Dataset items
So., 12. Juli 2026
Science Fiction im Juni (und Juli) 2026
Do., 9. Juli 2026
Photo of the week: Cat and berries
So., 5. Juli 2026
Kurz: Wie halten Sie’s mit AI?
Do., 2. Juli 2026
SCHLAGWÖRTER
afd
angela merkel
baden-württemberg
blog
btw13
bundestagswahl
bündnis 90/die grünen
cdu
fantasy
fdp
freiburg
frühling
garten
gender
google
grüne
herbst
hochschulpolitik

◆ **Directive**
Update the lines of every row above, changing each occurrence of "Juli" to "July" and leaving everything else as it is.

◆ **Output**
So., 12. July 2026
Science Fiction im Juni (und July) 2026
Do., 9. July 2026
Photo of the week: Cat and berries
So., 5. July 2026
Kurz: Wie halten Sie’s mit AI?
Do., 2. July 2026
SCHLAGWÖRTER
afd
angela merkel
baden-württemberg
blog
btw13
bundestagswahl
bündnis 90/die grünen
cdu
fantasy
fdp
freiburg
frühling
garten
gender
google
grüne
herbst
hochschulpolitik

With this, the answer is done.